*Passage*.
Begin

The Trope Police

Hello, friends! How’s the writing going?

Every so often on Twitter I offer some Query Trends, which are multiple instances of oddly specific things I see in my queries. Lately I’ve been thinking of trends on a larger scale. Not just genre trends, which come and go and come back again seemingly at random, but rather writing trends that I officially see as cliche.

So, what am I seeing that I’d love to see go away (or, at the very least, become severely lessened)?

 

Teenage girls who are super into photography.

Putting aside that the majority of “photography” is being done on iPhones with Snapchat and Instagram filters, let’s talk about this very impractical and expensive hobby that every teenage girl (and some boys!), regardless of background or economic status, seem to have. And not just a vague interest in photography – a full-on I will buy this sophisticated camera with various lenses and walk around with them all the time obsession. I see this in YA most often, but I also see it in Adult fiction with teen characters and, more recently, in the TV show Casual and the movie, Boyhood.

I’ll repeat how expensive of a hobby this is. It’s really expensive. These characters aren’t settling for point-and-shoot digital cameras. They have some serious equipment and in a lot of cases, these are characters specified as decidedly not rich. How are they paying for all of this?

End

*Instruction a*. Repeat the stretch of the post on writing clichés from "Hello, friends! How’s" through "see as cliche.", substituting "Tumblr" for "Twitter".

Saved data entries:
Begin

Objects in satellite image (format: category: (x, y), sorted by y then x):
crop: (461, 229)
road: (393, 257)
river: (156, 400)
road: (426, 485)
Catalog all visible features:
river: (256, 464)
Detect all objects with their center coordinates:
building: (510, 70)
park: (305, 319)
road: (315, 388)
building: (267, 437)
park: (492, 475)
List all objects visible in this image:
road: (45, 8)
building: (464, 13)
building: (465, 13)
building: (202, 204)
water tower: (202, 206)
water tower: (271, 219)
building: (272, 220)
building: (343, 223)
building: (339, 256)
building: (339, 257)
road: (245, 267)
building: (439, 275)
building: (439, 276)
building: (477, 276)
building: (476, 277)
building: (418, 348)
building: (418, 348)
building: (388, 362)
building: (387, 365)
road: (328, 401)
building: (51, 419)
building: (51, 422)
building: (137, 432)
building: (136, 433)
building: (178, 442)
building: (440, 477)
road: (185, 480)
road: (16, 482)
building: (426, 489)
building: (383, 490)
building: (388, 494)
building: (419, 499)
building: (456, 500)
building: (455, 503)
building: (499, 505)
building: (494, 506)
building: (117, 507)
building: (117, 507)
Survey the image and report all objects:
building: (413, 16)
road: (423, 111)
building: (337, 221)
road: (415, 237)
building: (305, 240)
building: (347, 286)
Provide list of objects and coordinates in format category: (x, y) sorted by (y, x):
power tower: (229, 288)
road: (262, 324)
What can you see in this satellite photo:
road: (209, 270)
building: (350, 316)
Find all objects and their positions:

End

*Instruction b*. Rewrite the stretch of entries from the start through the line that contains "park: (492, 475)", both ends included, with the request lines kept. Multiply every coordinate value in the object listings by 0.7 and round each to a whole number, halves up.

*Correct answer a*.
Hello, friends! How’s the writing going?

Every so often on Tumblr I offer some Query Trends, which are multiple instances of oddly specific things I see in my queries. Lately I’ve been thinking of trends on a larger scale. Not just genre trends, which come and go and come back again seemingly at random, but rather writing trends that I officially see as cliche.

*Correct answer b*.
Objects in satellite image (format: category: (x, y), sorted by y then x):
crop: (323, 160)
road: (275, 180)
river: (109, 280)
road: (298, 340)
Catalog all visible features:
river: (179, 325)
Detect all objects with their center coordinates:
building: (357, 49)
park: (214, 223)
road: (221, 272)
building: (187, 306)
park: (344, 333)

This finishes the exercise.